Wednesday, June 9, 2010

William Powell Frith - A Private View at the Royal Academy




A Private View at the Royal Academy, 1881 is a painting by the English artist William Powell Frith exhibited at the Royal Academy of Arts (London) in 1883. It depicts a group of distinguished Victorians visiting the Royal Academy Summer Exhibition in 1881, just after the death of the Prime Minister Benjamin Disraeli, whose portrait by John Everett Millais was included on a screen at the special request of Queen Victoria.
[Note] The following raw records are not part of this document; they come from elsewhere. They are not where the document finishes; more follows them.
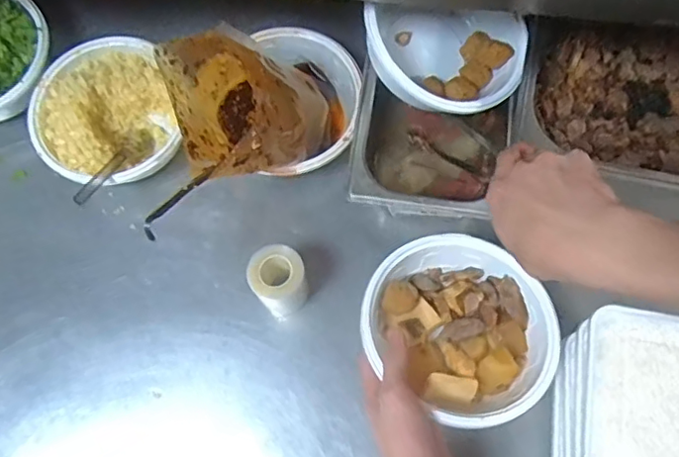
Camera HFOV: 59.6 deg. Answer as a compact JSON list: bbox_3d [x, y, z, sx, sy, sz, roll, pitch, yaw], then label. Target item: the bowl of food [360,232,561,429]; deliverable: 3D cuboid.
[{"bbox_3d":[0.107,0.090,0.535,0.164,0.064,0.163,-1,72,2],"label":"bowl of food"}]

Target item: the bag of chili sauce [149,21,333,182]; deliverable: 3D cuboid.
[{"bbox_3d":[-0.081,-0.120,0.573,0.143,0.142,0.142,-19,73,-4],"label":"bag of chili sauce"}]

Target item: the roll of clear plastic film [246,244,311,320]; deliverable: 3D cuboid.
[{"bbox_3d":[-0.058,0.053,0.589,0.053,0.092,0.050,-1,72,2],"label":"roll of clear plastic film"}]

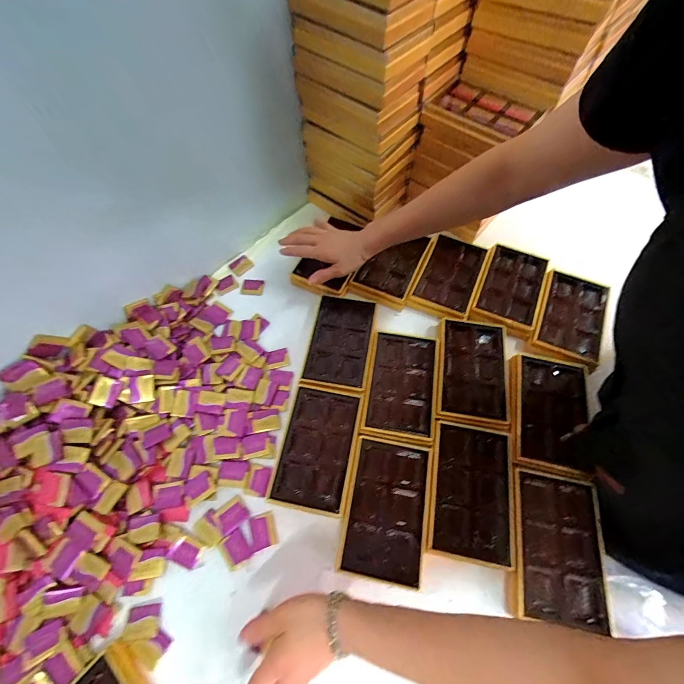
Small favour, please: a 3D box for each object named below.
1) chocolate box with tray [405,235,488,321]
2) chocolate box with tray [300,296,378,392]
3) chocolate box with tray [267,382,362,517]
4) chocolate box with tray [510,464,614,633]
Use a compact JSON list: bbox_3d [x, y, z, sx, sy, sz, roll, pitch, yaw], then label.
[{"bbox_3d":[0.193,-0.121,0.591,0.100,0.016,0.170,24,66,12],"label":"chocolate box with tray"},{"bbox_3d":[-0.004,0.001,0.552,0.104,0.031,0.161,8,63,5],"label":"chocolate box with tray"},{"bbox_3d":[-0.034,0.146,0.476,0.101,0.024,0.165,10,63,6],"label":"chocolate box with tray"},{"bbox_3d":[0.267,0.246,0.416,0.112,0.019,0.162,14,64,7],"label":"chocolate box with tray"}]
It is visible in the archway at the back of the room.

Meaning and content
The subject of the painting is the contrast between lasting historical achievements and ephemeral fads. The portrait of Disraeli represents the former, and the influence of the Aesthetic movement in dress represents the latter. Aesthetic dress is exemplified by the principal female figures in green, pink and orange clothing. Oscar Wilde, one of the main proponents of Aestheticism, is depicted at the right behind the boy in the green suit, surrounded by female admirers. Behind him, further to the right, a group of opponents glare disapprovingly at him as he speaks. Among them are the journalist G.A. Sala and the artist Philip Calderon.
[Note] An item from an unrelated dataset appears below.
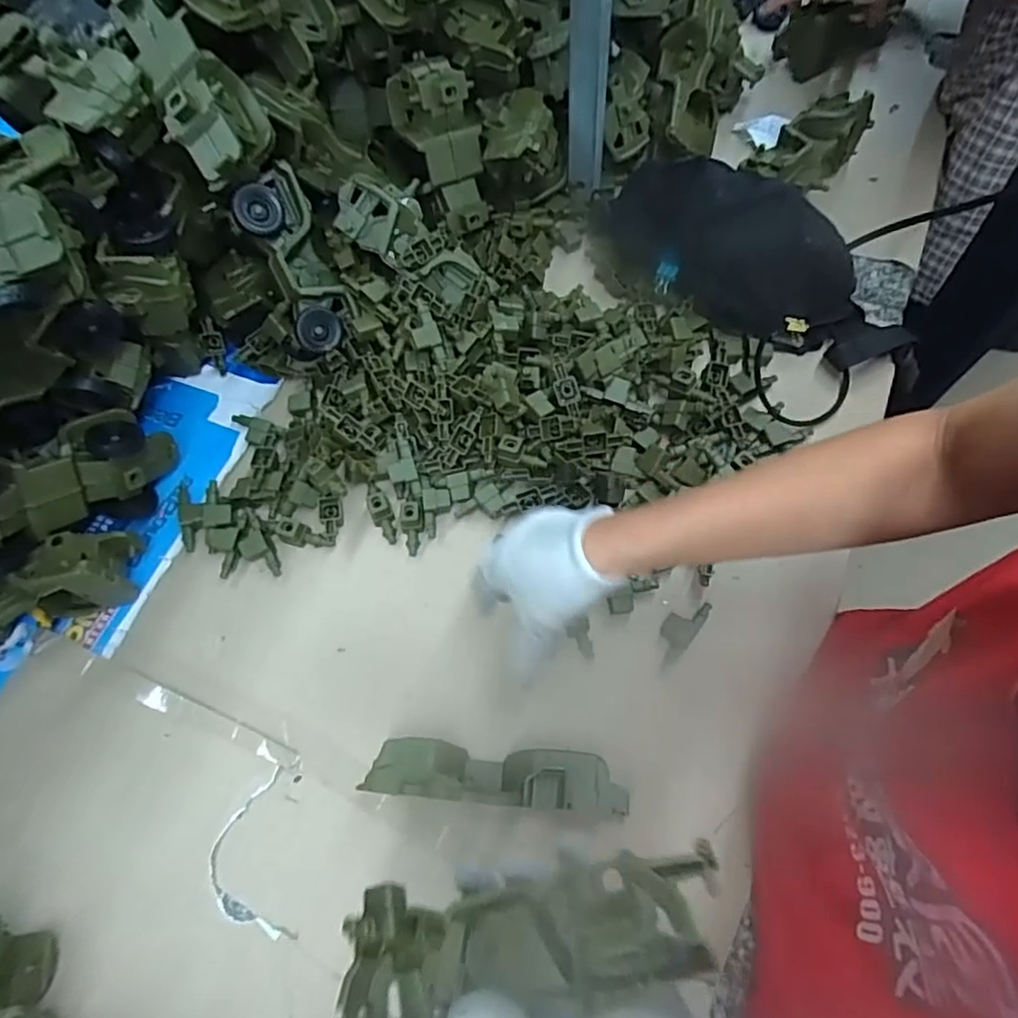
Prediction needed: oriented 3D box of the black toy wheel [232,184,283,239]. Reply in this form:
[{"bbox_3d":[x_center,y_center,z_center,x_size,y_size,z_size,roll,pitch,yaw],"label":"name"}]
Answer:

At the left of the painting, Anthony Trollope is portrayed gazing at an "aesthetic" family. In the centre of the composition Frederic Leighton, President of the Academy, talks to a seated woman. William Thomson, the archbishop of York, stands beside him wearing a top hat. Lillie Langtry appears nearby in a white dress. Other famous figures of the day depicted include Robert Browning, Thomas Huxley, William Ewart Gladstone and Mary Braddon. The actors Ellen Terry and Henry Irving are visible standing behind Wilde.[1]
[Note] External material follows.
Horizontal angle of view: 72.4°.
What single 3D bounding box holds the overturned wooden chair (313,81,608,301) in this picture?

The paintings on the wall accurately reproduce the exhibits of the year. A second portrait of Disraeli is visible on the wall behind Langtry. On the wall at the right, above Wilde's opponents, is the similarly angry-looking central figure in John Collier's Last Voyage of Henry Hudson. Millais at the extreme right is looking at Lawrence Alma-Tadema's painting Sappho and Alcaeus, accompanied by a myopic connoisseur.

Influences
Watteau, L'Enseigne de Gersaint (1720)Frith was inspired by the satirical cartoons of George du Maurier (whose head is visible between the orange and green attired aesthetes at the left) and by Gilbert and Sullivan's popular operetta Patience, first performed in 1881. The aesthetic costumes are characterised by features such as gigot sleeves and the "Watteau pleats" seen in the figure to the left of Wilde, wearing pink. The women in the centre along with the one to the right of Wilde with the child represent normal fashionable clothing of the day.[2] These aspects of dress and pose, along with the myopic figure next to Millais, show the influence of Watteau's painting L'Enseigne de Gersaint.

In Harrogate
A Private View was exhibited on tour. At Harrogate, North Yorkshire, Frith's childhood home. It went on show at Messrs A & J Polak's, with visitors paying one shilling to see "W P Frith's Last Great Picture". Frith's study for A Private View, 1881, is in the Mercer Art Gallery in Harrogate[3]. This sketch offers a rare insight into the artist's working methods and also provides a snapshot of the buzz and excitement of the flourishing Victorian art world. The painting returned to Harrogate in 2007 for the first major exhibition of Frith's work since the artist's death.

Notes
^ Mary Cowling, Frith and his Followers, William Powell Frith: Painting the Victorian Age, 2007, p. 70
^ Edwina Ehrman, Frith and Fashion, William Powell Frith: Painting the Victorian Age, 2007, pp. 111–129
^ "Study for The Private View" in the Mercer Art Gallery Collection, Harrogate

http://www.christies.com/lotfinder/lot_details.aspx?intObjectID=5161177

http://myweb.tiscali.co.uk/speel/paint/frith.htm

3 comments:

Dolls from the Attic said...

This is a coincidence...I have the same picture on hold for part of my next post on Victorian Social classes...The Aesthetes ( or the Moderns) were a very interesting group, and they cleared the way for the Art Deco movement later on. I just watched a miniseries about Lillie Langtree's life, and Oscar Wilde was a very prominent figure and friend of her at the time. It was a great source of information for me on the Aethetic lifestyle amidst all that Victorian solemn austerity
Great post!

Hels said...

I am relatively educated when it comes to decoding paintings, but I wonder about this one by Frith. Even if I, the viewer, am TOLD that the theme was the contrast between lasting historical achievements and ephemeral fads, I would still believe that this densely packed and well designed work might defeat me.

Imagine the fun contemporaries had playing Spot The Star :)

Hermes said...

Thank you both. I contributed to the Wiki entry but I think it ended up too complicated. Frith didn't like the Oscar by all acounts and I read this as a clever satire. Given the flack Frith got from critics (but not the public) perhaps his feelings are understandable.